LS: Is the problem the core mission statement of orchestras then?

GS: I think that the current model is going to be very problematic for the big orchestras, because they see themselves as international big institutions and expect to go to the Salzburg festival and play. Certainly, if the New York Philharmonic were to feature only artists known in New York, they would not maintain playing in Salzburg.

LS: If people are not paying for their entertainment anymore, then where are they redirecting their media consumption?

GS: Orchestras are certainly interested in streaming, but the big orchestras are severely restricted because of their union contracts. At one point, the union contract specified such high costs for recording, that no American orchestra could record. That was painfully negotiated with the unions so that now recordings are possible. But now the same thing is happening with streaming. So, the Berlin Philharmonic has its famous Digital Concert Hall, where you can subscribe to video streams of their concerts. But how many orchestras can compete in that space, especially with the with Berlin Philharmonic?  Maybe they could locally. They’re going to have to work that out and the income will never really be what the income is from live performance. It’s kind of a new world, and I don’t think they’ve figured that out at all.

LS: What is the biggest hope for classical music as a field?

GS: Generation change is probably one of the biggest hopes for classical music as a field. Although for me the overall problem is the financial model.  I don’t think a financial model exists for the future, of the kind that would allow as many people to make a living as do now. For composers, writing grants, getting commissions, teaching at universities. For many musicians, private teaching, teaching in universities, playing in orchestras etc-- I just don’t see how a model exists for how musicians are going to make a living twenty years from now. Especially if the mainstream orchestra continues to fade. In D.C, we’re seeing half filled concert halls for orchestra concerts even when the Concertgebouw comes to town.

LS: So then, what skills should the 21st musician be honing in on?

GS: Well, for me, I would say the first thing to do is go into your heart, and think about what you love about music and what you would like to do. And yes, entrepreneurship, is very important, and an important distinction which I owe to Jeffrey Nytch. He points out in his blog that entrepreneurship is not the same thing as business skills. But real entrepreneurship is thinking about something that no one ever did before, and making it work. So, I think that if you are a classical musician you should think, “What do I want to do, what’s my dream, what kind of music do I want to play?” And then see if you can find a way to make it work. And you should not censor yourself.

LS: How would you encourage artists to not censor themselves?
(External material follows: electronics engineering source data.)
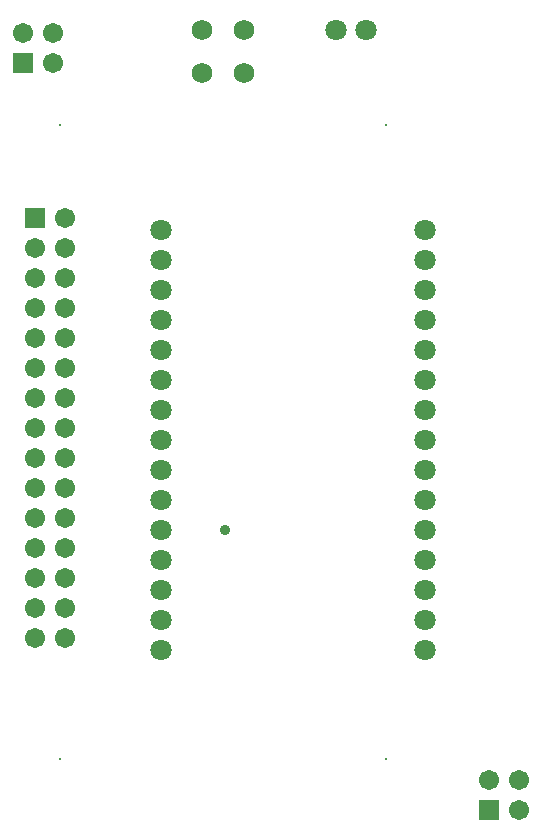
<source format=gbs>
G04*
G04 #@! TF.GenerationSoftware,Altium Limited,CircuitStudio,1.5.1 (13)*
G04*
G04 Layer_Color=8150272*
%FSLAX43Y43*%
%MOMM*%
G71*
G01*
G75*
%ADD26C,0.203*%
%ADD27C,1.703*%
%ADD28R,1.703X1.703*%
%ADD29C,1.803*%
%ADD30R,1.703X1.703*%
%ADD31C,1.727*%
%ADD32C,0.903*%
D26*
X114349Y114403D02*
D03*
X141949D02*
D03*
Y168103D02*
D03*
X114349D02*
D03*
D27*
X153289Y112649D02*
D03*
Y110109D02*
D03*
X150749Y112649D02*
D03*
X113792Y175847D02*
D03*
Y173307D02*
D03*
X111252Y175847D02*
D03*
X114808Y124690D02*
D03*
Y127230D02*
D03*
Y129770D02*
D03*
Y132310D02*
D03*
Y134850D02*
D03*
Y137390D02*
D03*
Y139930D02*
D03*
Y142470D02*
D03*
Y145010D02*
D03*
Y147550D02*
D03*
Y150090D02*
D03*
Y152630D02*
D03*
Y155170D02*
D03*
Y157710D02*
D03*
Y160250D02*
D03*
X112268Y124690D02*
D03*
Y127230D02*
D03*
Y129770D02*
D03*
Y132310D02*
D03*
Y134850D02*
D03*
Y137390D02*
D03*
Y139930D02*
D03*
Y142470D02*
D03*
Y145010D02*
D03*
Y147550D02*
D03*
Y150090D02*
D03*
Y152630D02*
D03*
Y155170D02*
D03*
Y157710D02*
D03*
D28*
X150749Y110109D02*
D03*
X111252Y173307D02*
D03*
D29*
X140335Y176101D02*
D03*
X137795D02*
D03*
X145257Y159234D02*
D03*
Y156694D02*
D03*
Y154154D02*
D03*
Y151614D02*
D03*
Y149074D02*
D03*
Y146534D02*
D03*
Y143994D02*
D03*
Y141454D02*
D03*
Y138914D02*
D03*
Y136374D02*
D03*
Y133834D02*
D03*
Y131294D02*
D03*
Y128754D02*
D03*
Y126214D02*
D03*
Y123674D02*
D03*
X122967Y159234D02*
D03*
Y156694D02*
D03*
Y154154D02*
D03*
Y151614D02*
D03*
Y149074D02*
D03*
Y146534D02*
D03*
Y143994D02*
D03*
Y141454D02*
D03*
Y138914D02*
D03*
Y136374D02*
D03*
Y133834D02*
D03*
Y131294D02*
D03*
Y128754D02*
D03*
Y126214D02*
D03*
Y123674D02*
D03*
D30*
X112268Y160250D02*
D03*
D31*
X130000Y172523D02*
D03*
X126400D02*
D03*
Y176123D02*
D03*
X130000D02*
D03*
D32*
X128373Y133834D02*
D03*
M02*

</source>
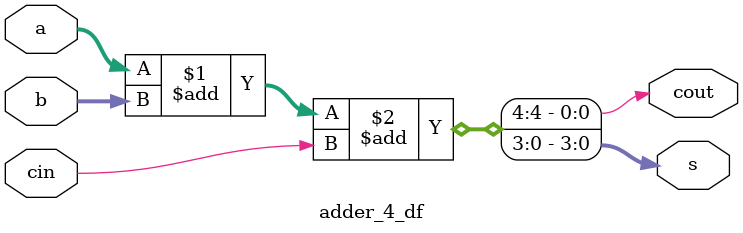
<source format=v>
module adder_4_df(s,cout,a,b,cin);

input [3:0]a,b;
input cin;
output [3:0]s;
output cout;

assign {cout,s} = a + b + cin;

endmodule
</source>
GS: The kind of censorship I think people might do sounds something like this. "You know I would really like to play new music, but there's not an audience for that, so I can't do it." And then I would say, "Who says there's not an audience?” There's not the standard classical audience for it. But I think that's a trap composers fall into. They define themselves in the classical music world, and say, "Oh we're too advanced, for that audience. We're doing something cutting edge,” when in fact they're just repeating the same compositional things that have been around for decades. That's not to say there aren't some people doing genuinely new stuff. But they're not really defining the future, or extending the art form. And they're also talking to the wrong people--people who don't like them. An audience of millennials is perfectly open to new classical music and I've seen it happen. So, if you want to do new music, you have to figure that if you like it, there must be other people who like it. Then you need to figure out who they are and how to reach them. Ultimately, you’ll find out how many there are and whether your idea is sustainable. You may be doing the weirdest stuff in the world and only twenty people will like it. We need to be doing what we really believe in, and some of us will get cult followings if what we do is really weird.